Once a desired point is reached in the coagulation process, the coagulum is "cut" by traversing with wire knives to slice the coagulum into approximately 0.7 cm cubes. The coagulating matrix then shrinks during further processing and as a result forces liquid from the cubes. Consequently, a two phase system of curd and whey results. The textural strength or firmness of the curd increases with time.
Selection of the optimum point to cut the coagulum has been a subject of much research. It has been shown that coagulum strength at cutting effects the recovery of milk components during cheese making. More particularly, milk components not entrapped in the K-casein matrix are lost into the whey. Thus, cutting the coagulum when extremely soft decreases cheese yield due to the increased loss of fat and curd fines. Conversely, cutting when the coagulum is too firm retards syneresis and results in high moisture cheese. Further, it has also been suggested that coagulum strength affects the quality of the resulting cheese.
Curd firmness and the rate of firming are affected by many factors. For example, high K-casein concentration increases curd firmness. The time and temperature of milk storage prior to cheese manufacture also affects curd firmness. Homogenization and standardization may also influence coagulum firmness. Other factors affecting firmness are the breed of cow from which milk is collected, period of lactation of the cow, milk quality and type of enzyme used in cheese making.

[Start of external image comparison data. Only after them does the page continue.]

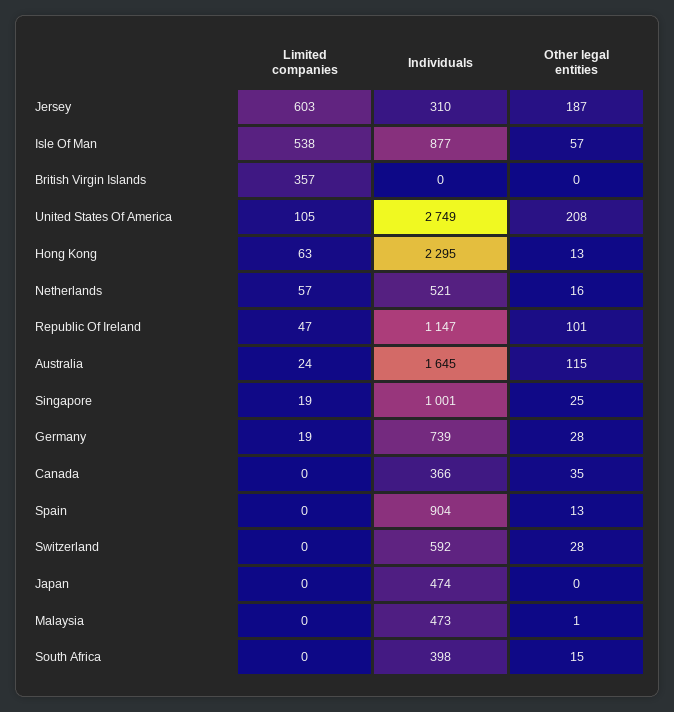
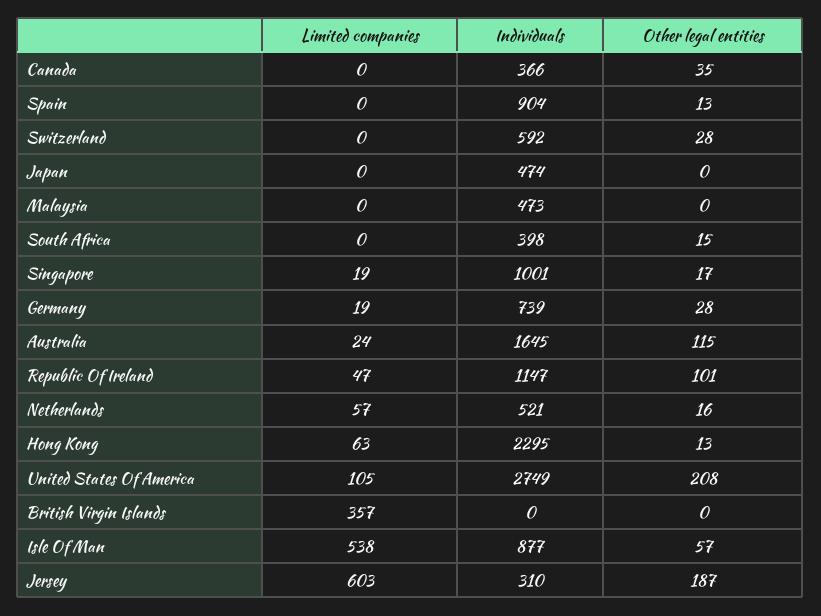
  {
    "Limited companies": {
      "Jersey": 603,
      "Isle Of Man": 538,
      "British Virgin Islands": 357,
      "United States Of America": 105,
      "Hong Kong": 63,
      "Netherlands": 57,
      "Republic Of Ireland": 47,
      "Australia": 24,
      "Singapore": 19,
      "Germany": 19,
      "Canada": 0,
      "Spain": 0,
      "Switzerland": 0,
      "Japan": 0,
      "Malaysia": 0,
      "South Africa": 0
    },
    "Individuals": {
      "Jersey": 310,
      "Isle Of Man": 877,
      "British Virgin Islands": 0,
      "United States Of America": 2749,
      "Hong Kong": 2295,
      "Netherlands": 521,
      "Republic Of Ireland": 1147,
      "Australia": 1645,
      "Singapore": 1001,
      "Germany": 739,
      "Canada": 366,
      "Spain": 904,
      "Switzerland": 592,
      "Japan": 474,
      "Malaysia": 473,
      "South Africa": 398
    },
    "Other legal entities": {
      "Jersey": 187,
      "Isle Of Man": 57,
      "British Virgin Islands": 0,
      "United States Of America": 208,
      "Hong Kong": 13,
      "Netherlands": 16,
      "Republic Of Ireland": 101,
      "Australia": 115,
-     "Singapore": 25,
+     "Singapore": 17,
      "Germany": 28,
      "Canada": 35,
      "Spain": 13,
      "Switzerland": 28,
      "Japan": 0,
-     "Malaysia": 1,
+     "Malaysia": 0,
      "South Africa": 15
    }
  }

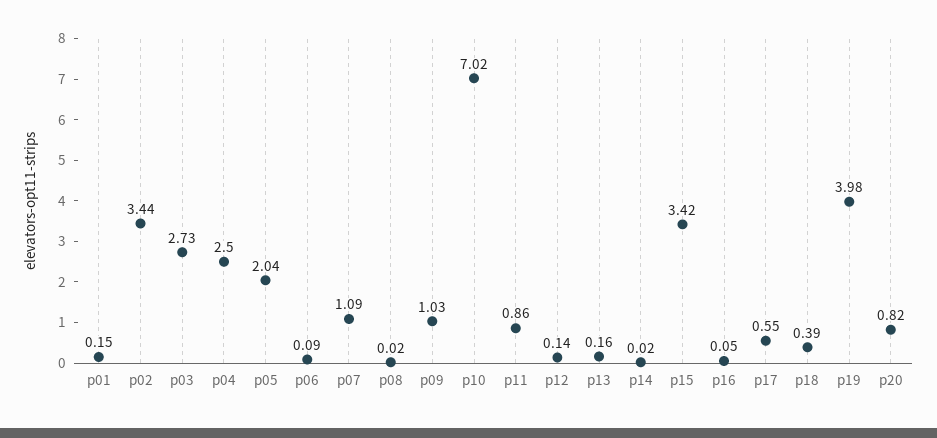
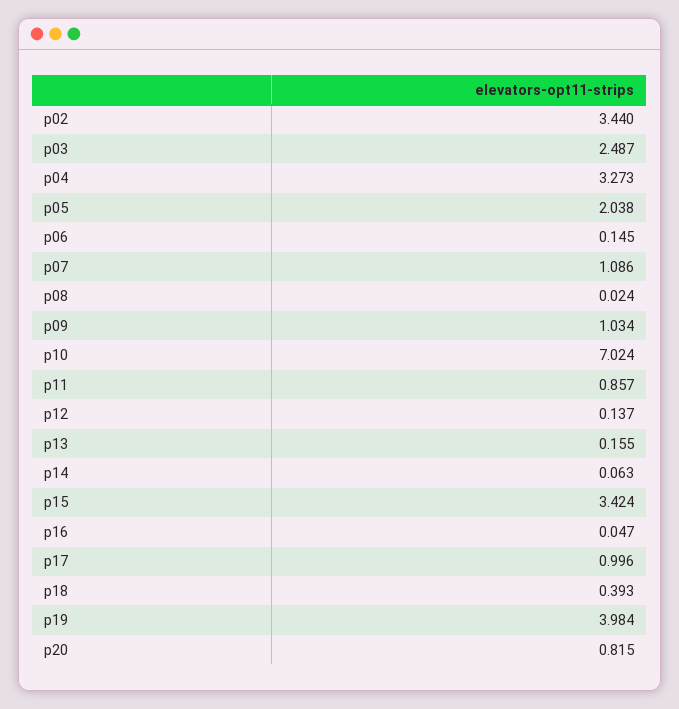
  {
-   "p01": 0.15,
    "p02": 3.44,
-   "p03": 2.73,
+   "p03": 2.487,
-   "p04": 2.5,
+   "p04": 3.273,
    "p05": 2.038,
-   "p06": 0.09,
+   "p06": 0.145,
    "p07": 1.086,
    "p08": 0.024,
    "p09": 1.034,
    "p10": 7.024,
    "p11": 0.857,
    "p12": 0.137,
    "p13": 0.155,
-   "p14": 0.02,
+   "p14": 0.063,
    "p15": 3.424,
    "p16": 0.047,
-   "p17": 0.55,
+   "p17": 0.996,
    "p18": 0.393,
    "p19": 3.984,
    "p20": 0.815
  }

Cheese makers conventionally cut the coagulum 25 to 30 minutes after adding the enzyme to conform to factory schedules. As indicated above, however, the factors that influence firmness vary depending on milk source and treatments. Thus, coagulum cut 30 minutes after enzyme addition may not always be of a consistent strength. As a result, a need is identified for a sensor which will monitor milk coagulation and compensate for fluctuations in pH, temperature, enzyme activity, differences in milk and other relevant factors to allow the coagulum to be cut at a consistent condition near the optimum point for cheese production. In this way losses may be prevented due to inadequate enzyme addition and other factors may be addressed to increase overall yields.
To meet this need, a number of devices have been employed to measure coagulum strength with the object of predicting the cut-time. One such device is disclosed in U.S. Pat. No. 4,542,645 to Richardson et al. The apparatus disclosed in the Richardson et al. patent includes a substantially flat dish-shaped probe member that is suspended from a wire by a connecting rod into a enzymatic hydrolysis vessel filled with milk. The probe is reciprocated through a small vertical distance within the coagulating milk in the vessel. The increasing resistance to the probe manipulation is communicated through the wire as the milk coagulates. The resistance is measured and when it reaches a predetermined value, it is time to cut the coagulum.

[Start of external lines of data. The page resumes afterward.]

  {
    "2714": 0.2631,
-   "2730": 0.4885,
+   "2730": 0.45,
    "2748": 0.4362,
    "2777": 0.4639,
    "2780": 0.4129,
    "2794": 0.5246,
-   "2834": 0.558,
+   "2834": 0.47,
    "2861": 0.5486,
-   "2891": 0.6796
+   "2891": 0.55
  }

While providing some guidance in establishing when to cut the coagulum, the Richardson et al. device unfortunately physically disrupts the coagulum and is sensitive to environmental vibrations. As such, it does not always provide a fully accurate measurement of coagulation and is considered a destructive test. Preferably, a continuous monitor should be non-destructive and accordingly, a need is identified for just such a monitor.